En cambio hay que establecer políticas públicas diferenciadas porque no es justo ni lógico considerar iguales a los que son estructuralmente distintos. Es necesario acabar con el trato a todos los productores como si fuesen todos iguales. No es lo mismo un productor que tiene 50 mil hectáreas que uno que tiene 100, ni éste es igual a los campesinos sin tierra.

Es urgente un plan de desarrollo para pequeños propietarios agrícolas que fomente la producción y el arraigo en todas las unidades agrarias, garantice a los productores un sistema de precios sostén y subsidie la actividad agropecuaria de pequeños productores y cooperativas, como se hace en los Estados Unidos y Europa con el doble objetivo de estimular la producción y el arraigo. Y ello a la par de un plan de desarrollo agrario sustentable que reasigne recursos y prohíba de una vez la deforestación y la contaminación.
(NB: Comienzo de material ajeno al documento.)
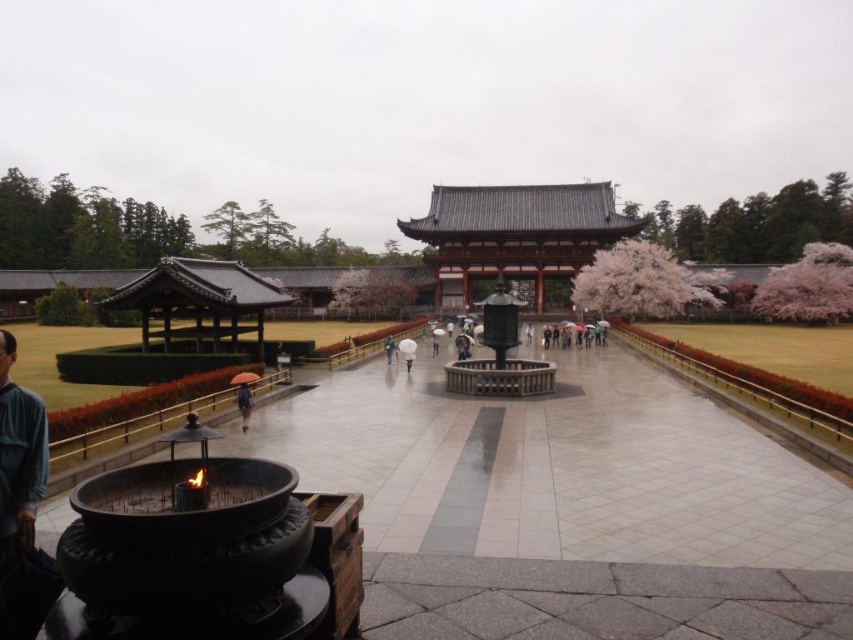
Question: Does matte gray wooden palace at center have a smaller size compared to orange fabric umbrella at center?

Choices:
 (A) yes
 (B) no

Answer: (B)

Question: Which object appears farthest from the camera in this image?

Choices:
 (A) blue fabric umbrella at lower left
 (B) matte gray wooden palace at center
 (C) orange fabric umbrella at center

Answer: (B)

Question: Which object is closer to the camera taking this photo?

Choices:
 (A) orange fabric umbrella at center
 (B) matte gray wooden palace at center
 (C) blue fabric umbrella at lower left

Answer: (C)

Question: Can you confirm if matte gray wooden palace at center is thinner than blue fabric umbrella at lower left?

Choices:
 (A) no
 (B) yes

Answer: (A)

Question: Does matte gray wooden palace at center have a lesser width compared to orange fabric umbrella at center?

Choices:
 (A) yes
 (B) no

Answer: (B)

Question: Which of the following is the closest to the observer?

Choices:
 (A) blue fabric umbrella at lower left
 (B) orange fabric umbrella at center
 (C) matte gray wooden palace at center

Answer: (A)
El Estado democrático que surja de una nueva constitución nacional deberá favorecer y proteger los mercados populares directos, disponiendo a la vez que la leche y el agua sean declarados bienes de utilidad pública con acceso garantizado para toda la población. Y habrá que dar cumplimiento a la hoy desfinanciada Ley de Agricultura Familiar, y será hora de empezar a aplicar, de una buena vez, el siempre postergado impuesto al latifundio.
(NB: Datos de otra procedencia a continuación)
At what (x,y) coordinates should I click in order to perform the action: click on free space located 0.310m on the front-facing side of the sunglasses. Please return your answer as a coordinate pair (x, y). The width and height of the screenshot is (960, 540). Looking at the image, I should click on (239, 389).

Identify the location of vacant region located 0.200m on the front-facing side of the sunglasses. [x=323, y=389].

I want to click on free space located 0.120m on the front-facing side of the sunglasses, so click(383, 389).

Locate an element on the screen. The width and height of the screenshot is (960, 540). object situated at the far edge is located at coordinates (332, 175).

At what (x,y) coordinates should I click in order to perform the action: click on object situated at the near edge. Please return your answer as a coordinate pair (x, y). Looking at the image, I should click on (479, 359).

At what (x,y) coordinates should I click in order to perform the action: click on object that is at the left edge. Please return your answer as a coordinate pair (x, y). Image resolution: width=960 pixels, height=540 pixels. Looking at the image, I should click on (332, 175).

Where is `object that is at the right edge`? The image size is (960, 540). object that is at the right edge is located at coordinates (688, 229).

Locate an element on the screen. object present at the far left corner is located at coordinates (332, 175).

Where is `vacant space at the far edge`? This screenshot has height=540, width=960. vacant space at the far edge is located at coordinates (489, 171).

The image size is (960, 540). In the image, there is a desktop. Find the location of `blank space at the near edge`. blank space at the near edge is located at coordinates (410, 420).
Todo lo anterior no es idealista ni utópico, ni romántico ni inviable. Es perfectamente posible y además es urgente cambiar el modelo agrario nacional. Con voluntad política y el apoyo de un pueblo concientizado, se podrán cambiar todas las políticas agrarias. Y no será ni siquiera tan difícil si hay respaldo popular y decisión dirigencial, porque los cambios agrarios se pueden y se deben plasmar por las mismas vías que hoy implementa el modelo neoliberal macrista. Tal como sostiene desde hace meses esta columna: “Si nos reculan el país por decreto, por decreto será la restauración”.